Actually Shyanna, this statement is not accurate.A person who is clinically depressed does need meds to reverse the chemical imbalance that caused the depression in the first place.Why would you say that it is unlikely to do them any good?There are many people out there and right here on this board who owe their sanity and life to anti-depressants.Not so sure that you will convince them that they weren't needed.Also meds are essential for bipolar issues AND they are a long term solution as this is not a condition that goes away.Thai


----------



## Kathleen M. (Nov 16, 1999)

I don't know why people assume supplements will be a permanent solution if you take them every day for the rest of your life and drugs can't be. Because none of the "fix the underlying problem with natural stuff" things is a take it for a month or so and then be fine the rest of your life. You have to take it for as long as the symptoms it treats last (or stay on the diet, etc.). But if it is a drug suppressing the symptoms it is symptom supression, but if it is an herb suppressing the exact same symptom somehow that is a cure.I really don't get it.Supplements generally work by the same biological mechanisms drugs do so have the same it works for awhile then it doesn't issue people have with drugs.How long any given treatment will work is going to vary and we have plenty of people here who have only taken supplements and have taken every last one available and all of them work for a few weeks then the IBS either varies so symptoms come back or the supplement wears off.It isn't unique to drugs. Your biology is the same whether you take an herb or a drug from a lab.Does it really matter if the anticholinergic compound is in an herb or in a pill. They still work on the same receptors and have the same side effects. The only problem is most of the plants that have them inside them (like Levsin from Henbane) are in plants that are too toxic to take as an herbal remedy. Henbane will make the colon calm down just like Levsin, but it has some hallucinogens in it that will make you completely non-functional for the duration. I'd rather be able to work and drive.


----------



## BQ (May 22, 2000)

> What im saying is drugs are for those who have no other option.
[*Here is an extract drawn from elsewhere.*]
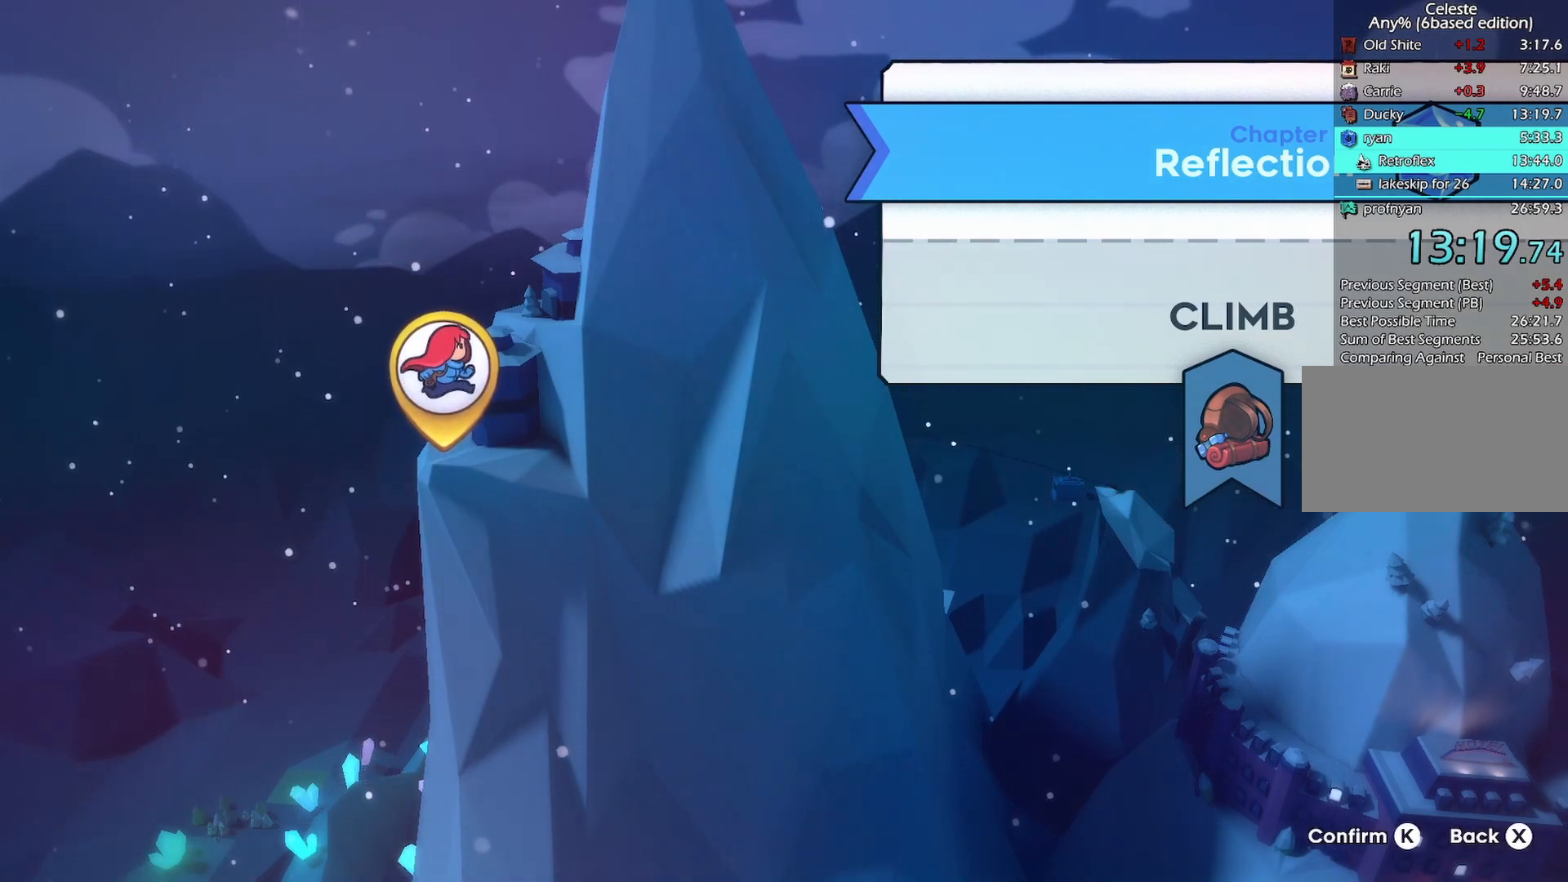
Gameplay with keyboard; each line is a JSON object with the keys held at the frame after it. "events" lists presses ("down") and releases ("up") of "back", "dash", "demo", "down", "grab", "jump", "jump2", "jump3", "left", "menu", "right" and "up" between this image and that frame as [ms after this image, input, new state], when the widget could be followed in between. No other keys are recorded. Mouse input is not recorded. Key names are as the overlay labels them; some are game actions (e.g. jump) rather than physical keys.
{"keys": [], "events": [[433, "jump", "down"], [483, "jump", "up"]]}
Right ... and for some there ARE no other options. Just wish that was able to be accepted by _some_ people.


> LIke someone who is depressed does not necessarily need to take anti-depressants and it is unlikely that it would do them any good.


Really?? C'mon Shy... I am praying that you meant to type: :"someone who is *not* depressed.." because antidepressants have been used successfully by so many people.What you all that are hollering about antidepressants don't understand is.. the Docs are NOT prescribing them at therapeutic levels for mental health problems! They are using them.. mostly to block pain recepetors in LOWER doses.Here some info:http://www.med.unc.edu/medicine/fgidc/antidepressants.pdfand../footer/medications.asp


> Immodiums may be a treatment option for now but how long will it last?


 For me??? 20+ years and counting. And I;m NOT alone.


> Immodiums have an up phase and then they bring you down.


Really?? An "up phase"??? No kidding. You have any links or urls that say that is true?Because I would love to read it... as I have _never_ experienced this "up phase" you speak of or for that matter the coordinating down phase you also speak of. News to me... and that is in over 20+ years of using it.


> IM not saying ppl with ibs-d shouldnt take drugs


Good, for a minute or 2 or 3 there .....it sure sounded that way from you and others on this thread.


> i just hope we can find a long term plan to help for a greater period of time.


 Well 20+ years and counting for me.... I'm good. And sure if there WAS a plan for NO drugs that worked for me (and I'm sure many others here) I (and those others) would be overjoyed.Til then... pass the imodium or whatever meds or supps seem to help.BQ


----------



## shyanna von banana (Jun 4, 2009)

plus i dont feel that natural remedies are different then drugs or at least not tht much different. LIke peppermint tea. A lot of people are a fan of this but peppermint is a strong muscle relaxint. So i feel loopy like my body is too relaxed like those sea creatures that have no spine. I have less d but cannot think. Im not against peppermint tea but I dont like to have it to often. Does anyone know how ppl with thyroid probs take thyroid hormones and it works for them? THe hormones are a solution for their problem with out creating more health issues. Well at least I have not heard of many. That is what I would like and many others would like for Ibs-d. I do not feel that immodiums are the solution for the problem of ibs-d but for now that is what most ppl have. that is why sometimes I may disagree with the consumption of an excessive amount of immodiums. It is clear that immodiums, and some other drugs(anti-depressants) are not going to be the solution so pushing it would be a dead end. Yes, I understand that some of these may work for some ppl but how well have they worked and what have they done in return for their efforts? i have yet to discover a herb that has provided the "solution" either. There is however drugs taken in moderate amount along with alternatives(exercising,therapy) that have produce positives results without causing as many serious side effects. So it would seem for now that moderate amounts of drugs with alternatives produces a closer solution then excessive amount of drugs\natural remedies. Does anyone understand this point of view? If so another explanation may be clearer for some.


----------



## Kathleen M. (Nov 16, 1999)

About the only treatment for IBS that doesn't seem to be just symptom suppression (herbal or otherwise) are the mind body therapies.If you haven't tried hypnosis or Cog. Behav. Therapy (if you can get it as it is rarer for this) it may be worth a go.In the CBT trial I was in one of the things they noted was that with these treatments even after the treatment is over people continue to improve.I wish I knew a diet or supplement that will do that, but I don't and usually I get yelled at if I mention mind-body stuff to much.It is not because the illness is all in your head, but that the nerves in the gut talk to the nerves in your head and if you can give them the right feedback you can get them to function much better on an ongoing basis.


----------



## BQ (May 22, 2000)

> So it would seem for now that moderate amounts of drugs with alternatives produces a closer solution then excessive amount of drugs\natural remedies.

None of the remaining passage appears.